Na realidada vários autores, oriundos da sociologia, da literatura e da filosofia da linguagem, como é o caso de Polkinghorne e Paul Ricouer, evidenciaram o caráter cognitivo da narrativa, como sendo o modo ‘natural’ como todos os sujeitos  atribuibuem sentido à diversidade das suas experiências, numa espécie de ‘escrita’ psico-lógica, em tudo semelhante à ficção literária: enredo, ação, sequencialidade .  
Acerca de «Histórias difíceis de contar» não me alongarei mais, esperando que os leitores me perdoem por tudo quanto mais deveria ter assinalado, mas que deixo à descoberta da vossa leitura.
Sobre Sandra Nóbrega, a autora, há a dizer tudo quanto se descobriu – no verdadeiro sentido de desvendar – na obra.
Mas há algo mais. Que se prende, ainda e também, com o binómio o silêncio e a voz, que orientou a nossa exposição do livro.
Sandra é a voz. Caracteriza-se, como bem sabem aqueles que com ela privam, por ser a voz, a palavra.

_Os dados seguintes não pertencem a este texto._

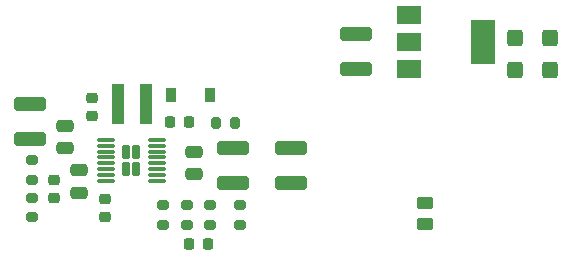
<source format=gtp>
G04 #@! TF.GenerationSoftware,KiCad,Pcbnew,(6.0.0)*
G04 #@! TF.CreationDate,2022-01-21T19:36:15+00:00*
G04 #@! TF.ProjectId,MaxPower,4d617850-6f77-4657-922e-6b696361645f,rev?*
G04 #@! TF.SameCoordinates,Original*
G04 #@! TF.FileFunction,Paste,Top*
G04 #@! TF.FilePolarity,Positive*
%FSLAX46Y46*%
G04 Gerber Fmt 4.6, Leading zero omitted, Abs format (unit mm)*
G04 Created by KiCad (PCBNEW (6.0.0)) date 2022-01-21 19:36:15*
%MOMM*%
%LPD*%
G01*
G04 APERTURE LIST*
G04 Aperture macros list*
%AMRoundRect*
0 Rectangle with rounded corners*
0 $1 Rounding radius*
0 $2 $3 $4 $5 $6 $7 $8 $9 X,Y pos of 4 corners*
0 Add a 4 corners polygon primitive as box body*
4,1,4,$2,$3,$4,$5,$6,$7,$8,$9,$2,$3,0*
0 Add four circle primitives for the rounded corners*
1,1,$1+$1,$2,$3*
1,1,$1+$1,$4,$5*
1,1,$1+$1,$6,$7*
1,1,$1+$1,$8,$9*
0 Add four rect primitives between the rounded corners*
20,1,$1+$1,$2,$3,$4,$5,0*
20,1,$1+$1,$4,$5,$6,$7,0*
20,1,$1+$1,$6,$7,$8,$9,0*
20,1,$1+$1,$8,$9,$2,$3,0*%
G04 Aperture macros list end*
%ADD10R,2.000000X1.500000*%
%ADD11R,2.000000X3.800000*%
%ADD12RoundRect,0.225000X0.225000X0.250000X-0.225000X0.250000X-0.225000X-0.250000X0.225000X-0.250000X0*%
%ADD13RoundRect,0.250000X-0.475000X0.250000X-0.475000X-0.250000X0.475000X-0.250000X0.475000X0.250000X0*%
%ADD14RoundRect,0.225000X-0.250000X0.225000X-0.250000X-0.225000X0.250000X-0.225000X0.250000X0.225000X0*%
%ADD15RoundRect,0.250000X-0.425000X0.450000X-0.425000X-0.450000X0.425000X-0.450000X0.425000X0.450000X0*%
%ADD16RoundRect,0.250000X-1.100000X0.325000X-1.100000X-0.325000X1.100000X-0.325000X1.100000X0.325000X0*%
%ADD17RoundRect,0.200000X-0.275000X0.200000X-0.275000X-0.200000X0.275000X-0.200000X0.275000X0.200000X0*%
%ADD18RoundRect,0.200000X0.275000X-0.200000X0.275000X0.200000X-0.275000X0.200000X-0.275000X-0.200000X0*%
%ADD19RoundRect,0.172500X-0.172500X-0.422500X0.172500X-0.422500X0.172500X0.422500X-0.172500X0.422500X0*%
%ADD20RoundRect,0.075000X-0.650000X-0.075000X0.650000X-0.075000X0.650000X0.075000X-0.650000X0.075000X0*%
%ADD21RoundRect,0.250000X-0.450000X0.262500X-0.450000X-0.262500X0.450000X-0.262500X0.450000X0.262500X0*%
%ADD22RoundRect,0.250000X0.475000X-0.250000X0.475000X0.250000X-0.475000X0.250000X-0.475000X-0.250000X0*%
%ADD23RoundRect,0.250000X1.100000X-0.325000X1.100000X0.325000X-1.100000X0.325000X-1.100000X-0.325000X0*%
%ADD24R,0.900000X1.200000*%
%ADD25R,0.980000X3.400000*%
%ADD26RoundRect,0.200000X0.200000X0.275000X-0.200000X0.275000X-0.200000X-0.275000X0.200000X-0.275000X0*%
%ADD27RoundRect,0.225000X-0.225000X-0.250000X0.225000X-0.250000X0.225000X0.250000X-0.225000X0.250000X0*%
G04 APERTURE END LIST*
D10*
X167500000Y-128700000D03*
X167500000Y-131000000D03*
D11*
X173800000Y-131000000D03*
D10*
X167500000Y-133300000D03*
D12*
X150475000Y-148100000D03*
X148925000Y-148100000D03*
D13*
X139600000Y-141850000D03*
X139600000Y-143750000D03*
D14*
X137500000Y-142625000D03*
X137500000Y-144175000D03*
X140700000Y-135725000D03*
X140700000Y-137275000D03*
D15*
X176500000Y-130650000D03*
X176500000Y-133350000D03*
D16*
X152600000Y-139975000D03*
X152600000Y-142925000D03*
D17*
X146700000Y-144775000D03*
X146700000Y-146425000D03*
D13*
X149300000Y-140250000D03*
X149300000Y-142150000D03*
D15*
X179500000Y-130650000D03*
X179500000Y-133350000D03*
D14*
X141750000Y-144225000D03*
X141750000Y-145775000D03*
D18*
X150700000Y-146425000D03*
X150700000Y-144775000D03*
D19*
X144415000Y-140290000D03*
X143585000Y-140290000D03*
X144415000Y-141710000D03*
X143585000Y-141710000D03*
D20*
X141850000Y-139250000D03*
X141850000Y-139750000D03*
X141850000Y-140250000D03*
X141850000Y-140750000D03*
X141850000Y-141250000D03*
X141850000Y-141750000D03*
X141850000Y-142250000D03*
X141850000Y-142750000D03*
X146150000Y-142750000D03*
X146150000Y-142250000D03*
X146150000Y-141750000D03*
X146150000Y-141250000D03*
X146150000Y-140750000D03*
X146150000Y-140250000D03*
X146150000Y-139750000D03*
X146150000Y-139250000D03*
D21*
X168900000Y-144587500D03*
X168900000Y-146412500D03*
D22*
X138400000Y-139950000D03*
X138400000Y-138050000D03*
D16*
X157500000Y-139975000D03*
X157500000Y-142925000D03*
D23*
X135400000Y-139192000D03*
X135400000Y-136242000D03*
D24*
X150650000Y-135500000D03*
X147350000Y-135500000D03*
D23*
X163000000Y-133275000D03*
X163000000Y-130325000D03*
D17*
X153200000Y-144775000D03*
X153200000Y-146425000D03*
D25*
X142915000Y-136250000D03*
X145285000Y-136250000D03*
D17*
X135600000Y-144175000D03*
X135600000Y-145825000D03*
D18*
X148700000Y-146425000D03*
X148700000Y-144775000D03*
D26*
X152825000Y-137800000D03*
X151175000Y-137800000D03*
D27*
X147325000Y-137750000D03*
X148875000Y-137750000D03*
D17*
X135600000Y-140975000D03*
X135600000Y-142625000D03*
M02*

</source>
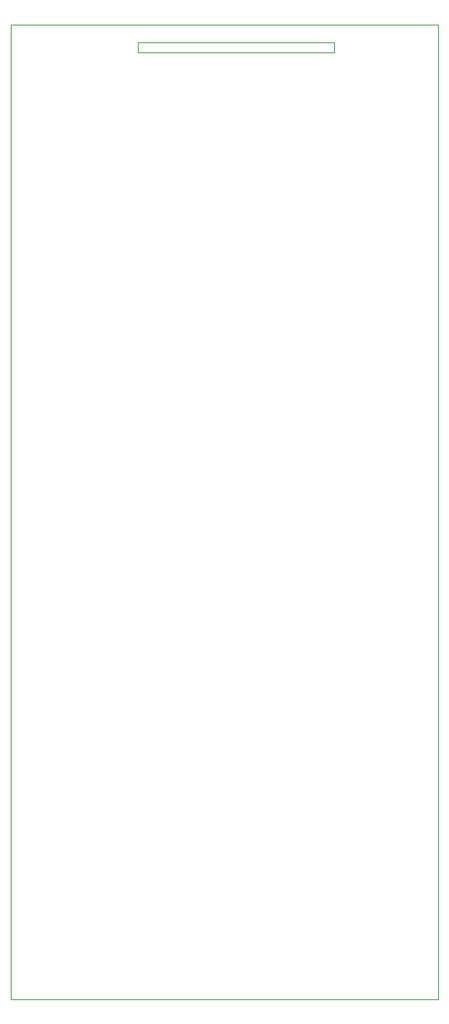
<source format=gbr>
G04 #@! TF.GenerationSoftware,KiCad,Pcbnew,5.1.6-c6e7f7d~87~ubuntu18.04.1*
G04 #@! TF.CreationDate,2020-07-31T10:56:06+02:00*
G04 #@! TF.ProjectId,HMI,484d492e-6b69-4636-9164-5f7063625858,rev?*
G04 #@! TF.SameCoordinates,Original*
G04 #@! TF.FileFunction,Profile,NP*
%FSLAX46Y46*%
G04 Gerber Fmt 4.6, Leading zero omitted, Abs format (unit mm)*
G04 Created by KiCad (PCBNEW 5.1.6-c6e7f7d~87~ubuntu18.04.1) date 2020-07-31 10:56:06*
%MOMM*%
%LPD*%
G01*
G04 APERTURE LIST*
G04 #@! TA.AperFunction,Profile*
%ADD10C,0.050000*%
G04 #@! TD*
G04 APERTURE END LIST*
D10*
X132588000Y-37528500D02*
X132588000Y-37896800D01*
X154178000Y-36766500D02*
X154178000Y-37896800D01*
X132588000Y-36766500D02*
X132588000Y-37528500D01*
X154178000Y-37896800D02*
X132588000Y-37896800D01*
X132588000Y-36766500D02*
X154178000Y-36766500D01*
X118668800Y-34772600D02*
X118668800Y-141833600D01*
X163423600Y-141833600D02*
X118668800Y-141833600D01*
X118668800Y-34772600D02*
X165633400Y-34772600D01*
X165633400Y-34772600D02*
X165633400Y-141833600D01*
X165633400Y-141833600D02*
X163423600Y-141833600D01*
M02*

</source>
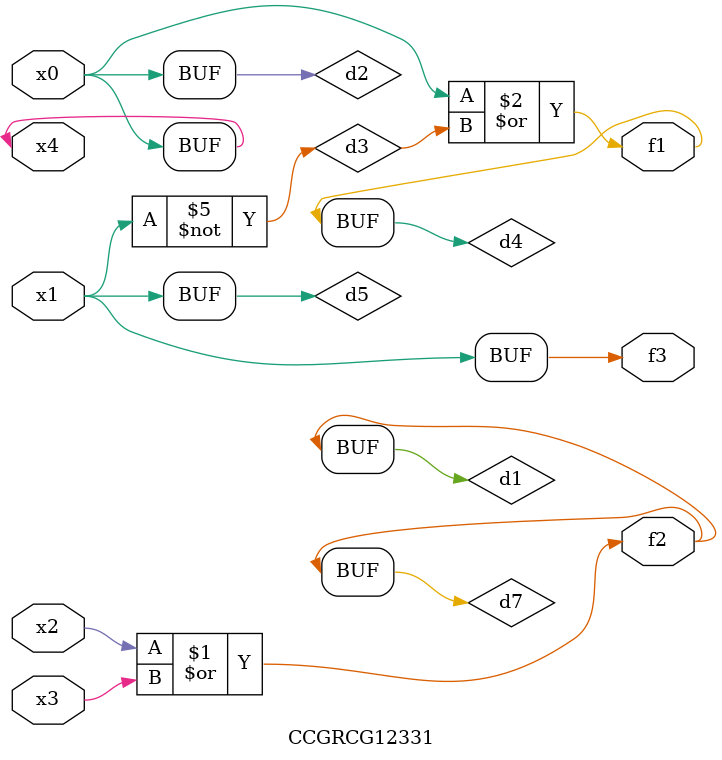
<source format=v>
module CCGRCG12331(
	input x0, x1, x2, x3, x4,
	output f1, f2, f3
);

	wire d1, d2, d3, d4, d5, d6, d7;

	or (d1, x2, x3);
	buf (d2, x0, x4);
	not (d3, x1);
	or (d4, d2, d3);
	not (d5, d3);
	nand (d6, d1, d3);
	or (d7, d1);
	assign f1 = d4;
	assign f2 = d7;
	assign f3 = d5;
endmodule

</source>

Nestes tempos que são também de crise de voz: uma crise que começou por ser financeira e logo se tornou económica, depois política e de cidadania; uma crise de participação, de envolvimento e de compromisso coletivo. Hoje, somos convidados, em todas as múltiplas formas que o poder exibe - esse Leviatã, para evocarmos a monstruosa imagem usada por Thomas Hobbes, no século XVII - ao individualismo e ao silêncio, a tratar cada um da sua vidinha e nisso se esgotar.
Na generalidade, aceitamos. E no silêncio cúmplice nos esgotamos.
Sandra não aceita, não hipoteca o seu direito à voz. Tão incómodo!
Sandra é o discurso que se assume. Que denuncia a injustiça.
Que enfrenta. Olhos nos olhos.
Que não cede à esmagadora tentação de fingir que não vê (tão eficaz para não vermos, de facto).
Que não é indiferente.
Que procura a luz. Pôr na luz. Que procura a lucidez em vez do individualismo penumbrento.
Que incomoda. Que prefere o turbilhão às águas paradas, mortas, podres.
Que ensina. Que mostra o caminho, a mão, a orientação.
Que por vezes não cede.
Que prefere a lealdade, a honra e os valores. Que testemunha e não cala.
Alguém que enriquece vidas. As ‘difíceis’ e as menos difíceis de contar.

4 comentários:

MollyThousandSmiles disse...

Serei então a primeira a comentar.

Por mais que escreva, jamais conseguirei descrever o que provocaste com esta intervenção da mesma forma que não consigo descrever a honra e o privilégio que sinto pela forma como preparaste com profissionalismo, rigor e cientificidade o livro.
És muito especial amiga e um ser humano de exceção como muito poucos que conhecço.

Muito grata
Sandra Nóbrega

Isabel Abril disse...

Gostaria de adquirir o livro, pode-me informar onde está á venda ?Obrigada

Josmael Bardour disse...

Pode ser comprado via internet na WOOK da Porto Editora.

MollyThousandSmiles disse...

Olá isabel!

eu sou a autora do livro e creio que a Isabel trabalha no agrupamento de escolas do Montijo :-)

De facto o livro está à venda on line mas ao preço da capa acrescem as despesas de envio. Se quiser eu levo-lhe o livro pessoalmente.